Electronic design automation data:
◆ ◆ ◆ ◆ ◆ ◆ ◆

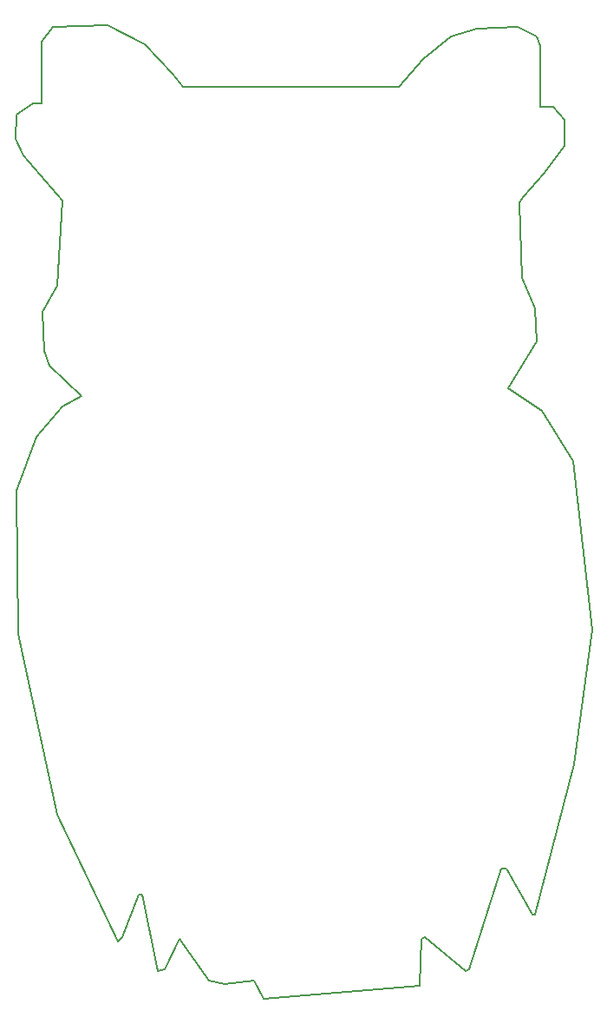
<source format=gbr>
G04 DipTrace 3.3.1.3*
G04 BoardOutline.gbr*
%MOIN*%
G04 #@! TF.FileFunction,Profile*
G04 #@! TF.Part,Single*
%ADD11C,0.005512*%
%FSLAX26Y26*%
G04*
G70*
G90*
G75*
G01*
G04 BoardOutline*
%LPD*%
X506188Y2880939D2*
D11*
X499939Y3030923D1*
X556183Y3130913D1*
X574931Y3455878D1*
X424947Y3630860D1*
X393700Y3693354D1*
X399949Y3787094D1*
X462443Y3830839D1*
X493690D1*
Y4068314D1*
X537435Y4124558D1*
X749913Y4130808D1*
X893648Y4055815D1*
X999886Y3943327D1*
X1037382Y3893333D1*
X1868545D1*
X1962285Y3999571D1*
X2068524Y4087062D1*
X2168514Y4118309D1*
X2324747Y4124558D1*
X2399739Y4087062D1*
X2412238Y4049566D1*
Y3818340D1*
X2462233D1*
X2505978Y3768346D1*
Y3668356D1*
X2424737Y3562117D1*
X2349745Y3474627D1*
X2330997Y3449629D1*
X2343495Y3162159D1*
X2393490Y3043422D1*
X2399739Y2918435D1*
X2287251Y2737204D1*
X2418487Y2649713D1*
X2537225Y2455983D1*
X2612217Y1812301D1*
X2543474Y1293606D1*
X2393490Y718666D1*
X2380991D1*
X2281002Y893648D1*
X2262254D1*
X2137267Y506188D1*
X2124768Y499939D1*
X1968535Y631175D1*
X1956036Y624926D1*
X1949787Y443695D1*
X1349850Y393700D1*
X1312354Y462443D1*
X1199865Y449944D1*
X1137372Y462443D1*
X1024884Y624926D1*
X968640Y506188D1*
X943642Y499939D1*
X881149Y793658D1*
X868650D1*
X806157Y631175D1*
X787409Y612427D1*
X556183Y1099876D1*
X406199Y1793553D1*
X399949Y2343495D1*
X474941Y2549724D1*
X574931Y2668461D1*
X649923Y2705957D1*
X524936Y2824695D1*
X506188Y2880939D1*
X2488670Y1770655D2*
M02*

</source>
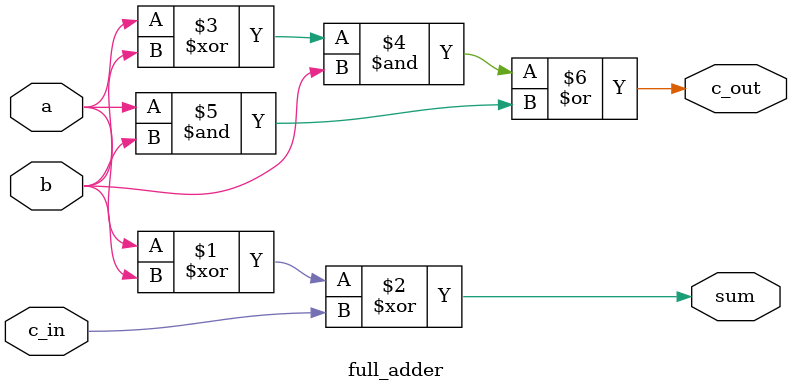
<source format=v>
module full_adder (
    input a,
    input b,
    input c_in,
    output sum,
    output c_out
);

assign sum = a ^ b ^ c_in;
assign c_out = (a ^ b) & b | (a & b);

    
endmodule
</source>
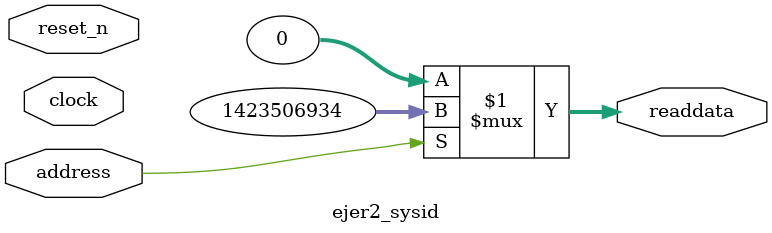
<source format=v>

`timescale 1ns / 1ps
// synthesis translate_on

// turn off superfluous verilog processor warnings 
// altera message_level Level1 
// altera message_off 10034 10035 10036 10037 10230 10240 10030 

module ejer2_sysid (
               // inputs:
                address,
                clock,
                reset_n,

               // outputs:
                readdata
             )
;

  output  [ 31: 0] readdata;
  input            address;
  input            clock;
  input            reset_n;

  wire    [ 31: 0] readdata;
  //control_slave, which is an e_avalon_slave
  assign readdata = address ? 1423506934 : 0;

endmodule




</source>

◆ ◆ ◆ ◆ ◆ ◆ ◆

▶ Activity:
Pictures are to be left out; otherwise, retype exactly the lines from the first line of the data through the line containing "X806157Y631175D1*".

▶ Written answer:
<source format=gbr>
G04 DipTrace 3.3.1.3*
G04 BoardOutline.gbr*
%MOIN*%
G04 #@! TF.FileFunction,Profile*
G04 #@! TF.Part,Single*
%ADD11C,0.005512*%
%FSLAX26Y26*%
G04*
G70*
G90*
G75*
G01*
G04 BoardOutline*
%LPD*%
X506188Y2880939D2*
D11*
X499939Y3030923D1*
X556183Y3130913D1*
X574931Y3455878D1*
X424947Y3630860D1*
X393700Y3693354D1*
X399949Y3787094D1*
X462443Y3830839D1*
X493690D1*
Y4068314D1*
X537435Y4124558D1*
X749913Y4130808D1*
X893648Y4055815D1*
X999886Y3943327D1*
X1037382Y3893333D1*
X1868545D1*
X1962285Y3999571D1*
X2068524Y4087062D1*
X2168514Y4118309D1*
X2324747Y4124558D1*
X2399739Y4087062D1*
X2412238Y4049566D1*
Y3818340D1*
X2462233D1*
X2505978Y3768346D1*
Y3668356D1*
X2424737Y3562117D1*
X2349745Y3474627D1*
X2330997Y3449629D1*
X2343495Y3162159D1*
X2393490Y3043422D1*
X2399739Y2918435D1*
X2287251Y2737204D1*
X2418487Y2649713D1*
X2537225Y2455983D1*
X2612217Y1812301D1*
X2543474Y1293606D1*
X2393490Y718666D1*
X2380991D1*
X2281002Y893648D1*
X2262254D1*
X2137267Y506188D1*
X2124768Y499939D1*
X1968535Y631175D1*
X1956036Y624926D1*
X1949787Y443695D1*
X1349850Y393700D1*
X1312354Y462443D1*
X1199865Y449944D1*
X1137372Y462443D1*
X1024884Y624926D1*
X968640Y506188D1*
X943642Y499939D1*
X881149Y793658D1*
X868650D1*
X806157Y631175D1*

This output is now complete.